Внезапно Степан Александрович откашлялся, выплеснул содержимое кружки за дверь и спросил торжественно:

— Послушай, Соврищев, что ты думаешь о Бёркли?

Пантюша Соврищев почувствовал себя несколько смушенно. Из самолюбия он не хотел проявить перед Степаном Александровичем своего неведения в каком бы то ни было вопросе; с другой стороны, он решительно не знал, что такое Бёркли.

— Да не мешает иногда перед обедом рюмашеночек, — пробормотал он наконец и осекся, так грозно нахмурился его более просвещенный спутник.

— Я тебя серьезно спрашиваю, — воскликнул тот, — не ерунди!

Внезапно Соврищева осенило: очевидно дело шло о каком-то союзном генерале.

— Я предпочитаю Френча, — произнес он нерешительно.

Степан Александрович, к его удивлению, недобро расхохотался.

— Ха, ха, ха! Я узнаю вас, господа империалисты. От Канта к Крупу это уже старо. Теперь от Беркли к Френчу… Но в самом деле. Что ты думаешь о философии Бёркли?

Словно повязка спала с очей Пантюши Соврищева.

Дело, стало быть, идет о какой-то философской доктрине. И тут он почувствовал прилив того особенного вдохновения, которое сниходит на интеллигентного русского человека лишь в тех случаях, когда приходится ему говорить о предмете, ему вовсе не знакомом.

У Пантюши Соврищева засверкали глаза, а руки стали эластичны, как пружины, и приготовились к жестикуляции.

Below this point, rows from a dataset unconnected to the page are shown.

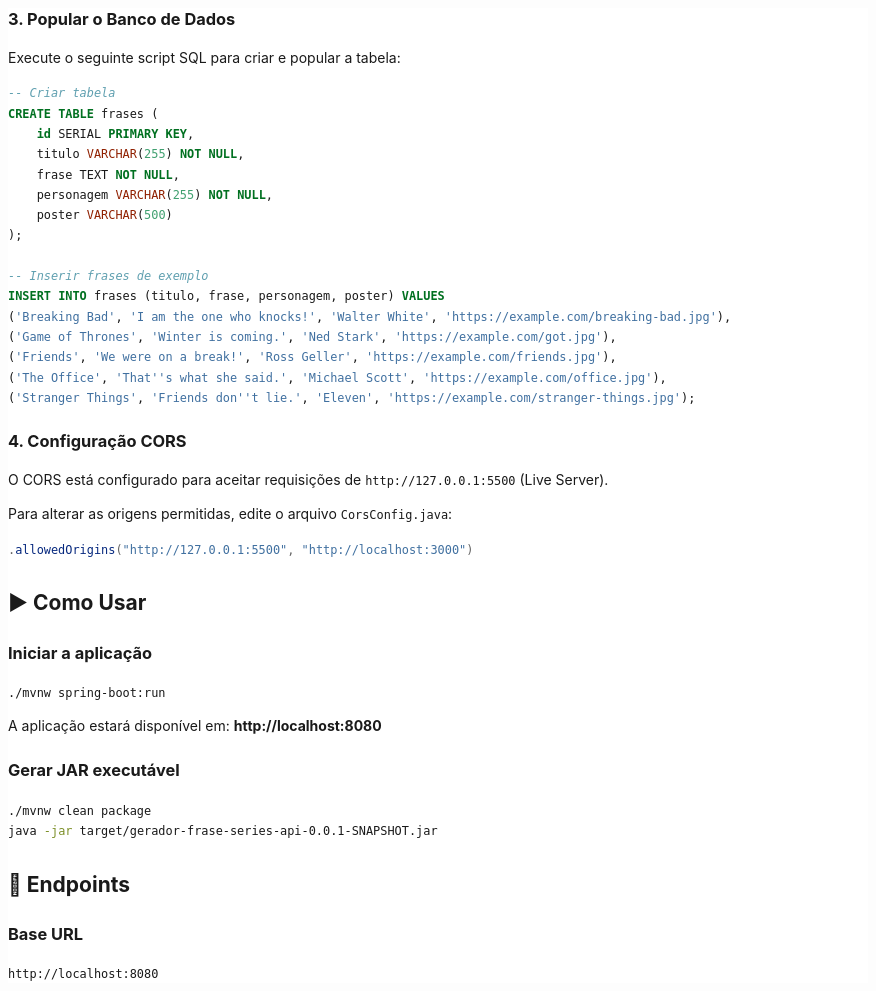 ### 3. Popular o Banco de Dados

Execute o seguinte script SQL para criar e popular a tabela:

```sql
-- Criar tabela
CREATE TABLE frases (
    id SERIAL PRIMARY KEY,
    titulo VARCHAR(255) NOT NULL,
    frase TEXT NOT NULL,
    personagem VARCHAR(255) NOT NULL,
    poster VARCHAR(500)
);

-- Inserir frases de exemplo
INSERT INTO frases (titulo, frase, personagem, poster) VALUES
('Breaking Bad', 'I am the one who knocks!', 'Walter White', 'https://example.com/breaking-bad.jpg'),
('Game of Thrones', 'Winter is coming.', 'Ned Stark', 'https://example.com/got.jpg'),
('Friends', 'We were on a break!', 'Ross Geller', 'https://example.com/friends.jpg'),
('The Office', 'That''s what she said.', 'Michael Scott', 'https://example.com/office.jpg'),
('Stranger Things', 'Friends don''t lie.', 'Eleven', 'https://example.com/stranger-things.jpg');
```

### 4. Configuração CORS

O CORS está configurado para aceitar requisições de `http://127.0.0.1:5500` (Live Server).

Para alterar as origens permitidas, edite o arquivo `CorsConfig.java`:

```java
.allowedOrigins("http://127.0.0.1:5500", "http://localhost:3000")
```

## ▶️ Como Usar

### Iniciar a aplicação

```bash
./mvnw spring-boot:run
```

A aplicação estará disponível em: **http://localhost:8080**

### Gerar JAR executável

```bash
./mvnw clean package
java -jar target/gerador-frase-series-api-0.0.1-SNAPSHOT.jar
```

## 🔗 Endpoints

### Base URL
```
http://localhost:8080
```
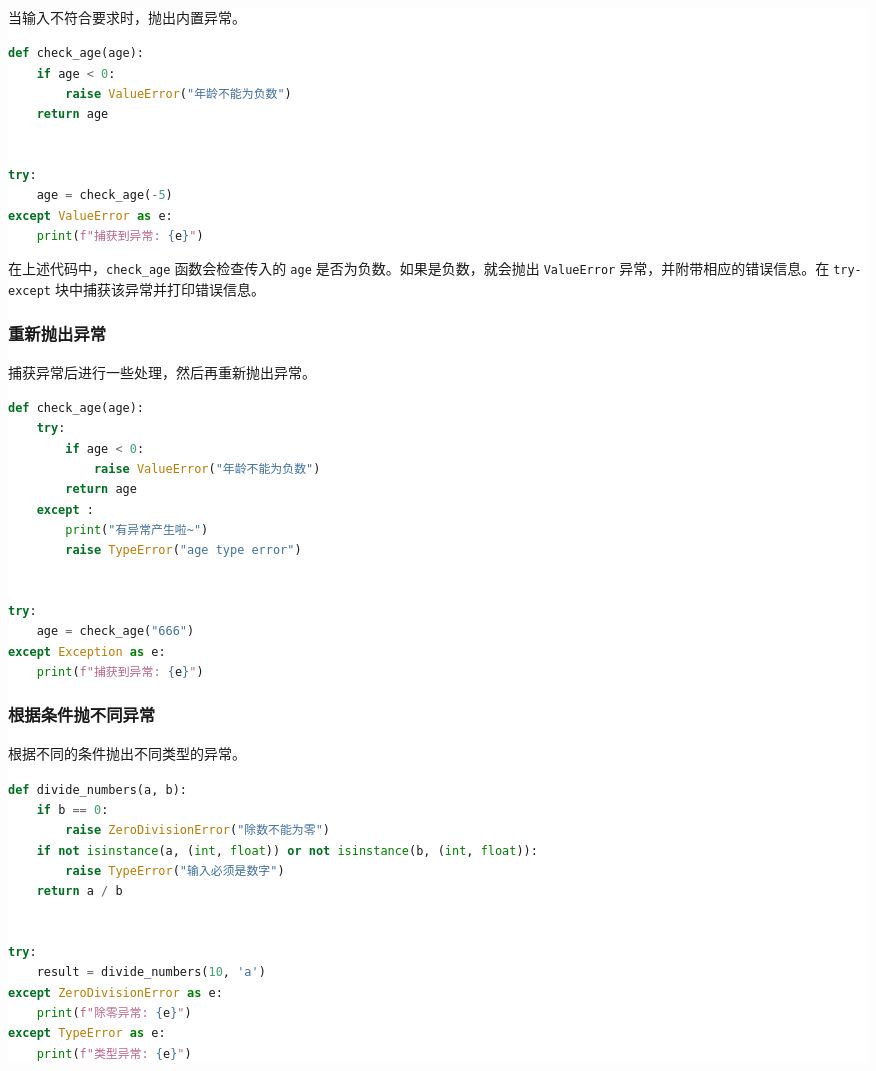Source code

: 当输入不符合要求时，抛出内置异常。

```python
def check_age(age):
    if age < 0:
        raise ValueError("年龄不能为负数")
    return age


try:
    age = check_age(-5)
except ValueError as e:
    print(f"捕获到异常: {e}")
```

在上述代码中，`check_age` 函数会检查传入的 `age` 是否为负数。如果是负数，就会抛出 `ValueError` 异常，并附带相应的错误信息。在 `try-except` 块中捕获该异常并打印错误信息。

### 重新抛出异常

捕获异常后进行一些处理，然后再重新抛出异常。

```python
def check_age(age):
    try:
        if age < 0:
            raise ValueError("年龄不能为负数")
        return age
    except :
        print("有异常产生啦~")
        raise TypeError("age type error")


try:
    age = check_age("666")
except Exception as e:
    print(f"捕获到异常: {e}")
```

### 根据条件抛不同异常

根据不同的条件抛出不同类型的异常。

```python
def divide_numbers(a, b):
    if b == 0:
        raise ZeroDivisionError("除数不能为零")
    if not isinstance(a, (int, float)) or not isinstance(b, (int, float)):
        raise TypeError("输入必须是数字")
    return a / b


try:
    result = divide_numbers(10, 'a')
except ZeroDivisionError as e:
    print(f"除零异常: {e}")
except TypeError as e:
    print(f"类型异常: {e}")
```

Сперва тихо и медленно, как бы собираясь с мыслями, заговорил он о халдействе и буддизме и отнесся с большим недоверием к учению Конфуция. Для начала выбрал он форму отрицательную, т. е. говоря, все время говорил: я не буду говорить. Покончив с Востоком, перешел он прямо к греческой философии, подверг сомнению факт существования Сократа, причем как-то незаметно на время перескочил и на проблему о Шекспире. Говоря о Риме, он только презрительно усмехнулся и назвал Цицерона балаболкой. Средневековье назвал изобретением ученых и только презрительно рассмеялся, когда Степан Александрович попробовал напомнить ему о Фоме Кемпийском.

Новая философия? Да, Пантюша Совришев не отрицает значения Канта, хотя он мог бы быть, по его мнению, и посообразительнее. Гегель и Шеллинг, Ну да… Ну и что же? Гегель и Гегель. И ничего особенного. Фихте гораздо бы лучше сделал, если бы вместо того, чтобы заниматься философией, открыл колбасную.

— Ну а Бёркли? — взволнованно прервал его Степан Александрович. — Что скажешь ты о Бёркли?

Пантюша Соврищев, видя, что отступать уже поздно и что надо наконец заговорить о Беркли, собрался было сделать это очертя голову, как неожиданно вагон так тряхнул, что он прикусил себе язык.

— Прости, — пробормотал он, плюя кровью, — ты видишь, я уже не могу говорить.

— Тогда я буду говорить, — произнес Степан Александрович, поудобнее устраиваясь на мешке. — Слушай, Соврищев! Как тебе известно, Бёркли является основателем так называемого гносеологичесќкого идеализма.

Пантюша Совришев презрительно пожал плечами как человек, принужденный выслушать трюизмы.

— Иными словами, — продолжал Степан Александрович, — Бёркли учит, что ты, например, как и все вообще, есть лишь сумма моих восприятий. Камень, лежащий в пустыне и не воспринимаемый никем, не существует. Понимаешь?.. Теперь слушай… (Степан Александрович заговорил шепотом.) Человек, усвоивший это миросозерцание, уже ничего не боится…

Какого черта бояться, например, летящего снаряда, если ты знаешь, что это лишь сумма твоих восприятий?.. Так вот… если внушить это миросозерцание всей русской армии, то… ты понимаешь… солдат перестанет бояться чего бы то ни было… Помнишь, как я, отвернувшись, запустил в тебя селедкой? Это я сделал спокойно, ибо знал, что, поскольку я отвернулся, ты уже перестал существовать.